WHAT TO DO>
Starting at the top of the data and ending with the line that holds "2. weather_analysis.ipynb (once", transcribe each line exactly; include both ends.

Extracted records>
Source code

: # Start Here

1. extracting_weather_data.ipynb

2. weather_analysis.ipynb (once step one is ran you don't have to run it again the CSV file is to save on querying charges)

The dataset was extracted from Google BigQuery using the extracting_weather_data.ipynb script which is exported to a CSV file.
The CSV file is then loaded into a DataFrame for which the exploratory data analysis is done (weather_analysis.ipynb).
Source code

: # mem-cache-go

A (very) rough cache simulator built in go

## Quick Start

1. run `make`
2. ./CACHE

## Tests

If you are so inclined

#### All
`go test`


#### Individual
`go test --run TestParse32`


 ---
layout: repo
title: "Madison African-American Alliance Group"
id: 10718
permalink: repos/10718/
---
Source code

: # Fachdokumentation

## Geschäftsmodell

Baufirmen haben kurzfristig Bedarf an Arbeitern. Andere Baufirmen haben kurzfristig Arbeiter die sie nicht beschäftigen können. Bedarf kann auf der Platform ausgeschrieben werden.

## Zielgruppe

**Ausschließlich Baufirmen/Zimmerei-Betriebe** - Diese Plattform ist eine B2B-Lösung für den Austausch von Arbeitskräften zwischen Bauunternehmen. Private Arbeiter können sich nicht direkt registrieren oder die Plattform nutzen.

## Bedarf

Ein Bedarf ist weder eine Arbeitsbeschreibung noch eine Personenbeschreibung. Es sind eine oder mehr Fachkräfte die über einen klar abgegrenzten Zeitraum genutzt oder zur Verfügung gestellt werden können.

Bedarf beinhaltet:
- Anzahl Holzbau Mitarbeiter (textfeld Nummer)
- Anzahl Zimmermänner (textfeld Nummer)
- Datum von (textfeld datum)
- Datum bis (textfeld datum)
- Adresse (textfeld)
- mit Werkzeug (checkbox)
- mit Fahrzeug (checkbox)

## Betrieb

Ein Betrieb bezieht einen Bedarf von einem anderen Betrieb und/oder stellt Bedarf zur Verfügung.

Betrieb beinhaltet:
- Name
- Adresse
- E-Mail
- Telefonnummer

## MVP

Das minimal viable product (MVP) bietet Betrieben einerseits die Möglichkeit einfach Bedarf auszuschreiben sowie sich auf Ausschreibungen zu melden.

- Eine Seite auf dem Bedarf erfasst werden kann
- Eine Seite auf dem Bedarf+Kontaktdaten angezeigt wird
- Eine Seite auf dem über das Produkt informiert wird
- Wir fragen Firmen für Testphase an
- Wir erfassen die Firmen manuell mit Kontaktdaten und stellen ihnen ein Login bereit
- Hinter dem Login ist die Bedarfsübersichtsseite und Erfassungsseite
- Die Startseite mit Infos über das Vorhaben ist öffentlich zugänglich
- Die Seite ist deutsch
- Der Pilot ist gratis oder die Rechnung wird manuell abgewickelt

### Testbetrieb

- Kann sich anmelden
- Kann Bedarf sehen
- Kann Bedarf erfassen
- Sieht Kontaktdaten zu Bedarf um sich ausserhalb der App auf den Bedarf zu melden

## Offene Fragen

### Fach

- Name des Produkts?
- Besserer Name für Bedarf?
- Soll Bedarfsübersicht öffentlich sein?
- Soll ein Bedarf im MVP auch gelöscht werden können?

PROBLEM SOLUTION>
Source code

: # Start Here

1. extracting_weather_data.ipynb

2. weather_analysis.ipynb (once step one is ran you don't have to run it again the CSV file is to save on querying charges)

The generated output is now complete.